━━━━━ Dataset entries ━━━━━

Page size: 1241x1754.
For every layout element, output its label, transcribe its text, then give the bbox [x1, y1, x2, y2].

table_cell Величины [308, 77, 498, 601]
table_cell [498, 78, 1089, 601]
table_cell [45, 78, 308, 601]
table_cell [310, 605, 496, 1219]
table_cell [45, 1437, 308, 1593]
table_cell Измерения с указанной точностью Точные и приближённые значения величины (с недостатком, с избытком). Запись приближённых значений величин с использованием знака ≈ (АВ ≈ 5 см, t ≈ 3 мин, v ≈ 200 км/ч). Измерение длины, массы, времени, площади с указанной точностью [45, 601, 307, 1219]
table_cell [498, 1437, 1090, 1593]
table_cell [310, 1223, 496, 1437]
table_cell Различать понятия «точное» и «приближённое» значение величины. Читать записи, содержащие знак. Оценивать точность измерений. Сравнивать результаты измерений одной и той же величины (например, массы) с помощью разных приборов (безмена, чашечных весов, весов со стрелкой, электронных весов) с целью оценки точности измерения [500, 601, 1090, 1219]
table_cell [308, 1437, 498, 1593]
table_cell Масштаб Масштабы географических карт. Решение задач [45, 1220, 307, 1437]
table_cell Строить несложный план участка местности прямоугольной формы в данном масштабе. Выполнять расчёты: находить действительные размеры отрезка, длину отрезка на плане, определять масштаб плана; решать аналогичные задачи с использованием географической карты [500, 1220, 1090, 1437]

━━━━━

◆ **Required work**
Type the records again in full, matching them exactly.

◆ **Result of this task**
Page size: 1241x1754.
For every layout element, output its label, transcribe its text, then give the bbox [x1, y1, x2, y2].

table_cell Величины [308, 77, 498, 601]
table_cell [498, 78, 1089, 601]
table_cell [45, 78, 308, 601]
table_cell [310, 605, 496, 1219]
table_cell [45, 1437, 308, 1593]
table_cell Измерения с указанной точностью Точные и приближённые значения величины (с недостатком, с избытком). Запись приближённых значений величин с использованием знака ≈ (АВ ≈ 5 см, t ≈ 3 мин, v ≈ 200 км/ч). Измерение длины, массы, времени, площади с указанной точностью [45, 601, 307, 1219]
table_cell [498, 1437, 1090, 1593]
table_cell [310, 1223, 496, 1437]
table_cell Различать понятия «точное» и «приближённое» значение величины. Читать записи, содержащие знак. Оценивать точность измерений. Сравнивать результаты измерений одной и той же величины (например, массы) с помощью разных приборов (безмена, чашечных весов, весов со стрелкой, электронных весов) с целью оценки точности измерения [500, 601, 1090, 1219]
table_cell [308, 1437, 498, 1593]
table_cell Масштаб Масштабы географических карт. Решение задач [45, 1220, 307, 1437]
table_cell Строить несложный план участка местности прямоугольной формы в данном масштабе. Выполнять расчёты: находить действительные размеры отрезка, длину отрезка на плане, определять масштаб плана; решать аналогичные задачи с использованием географической карты [500, 1220, 1090, 1437]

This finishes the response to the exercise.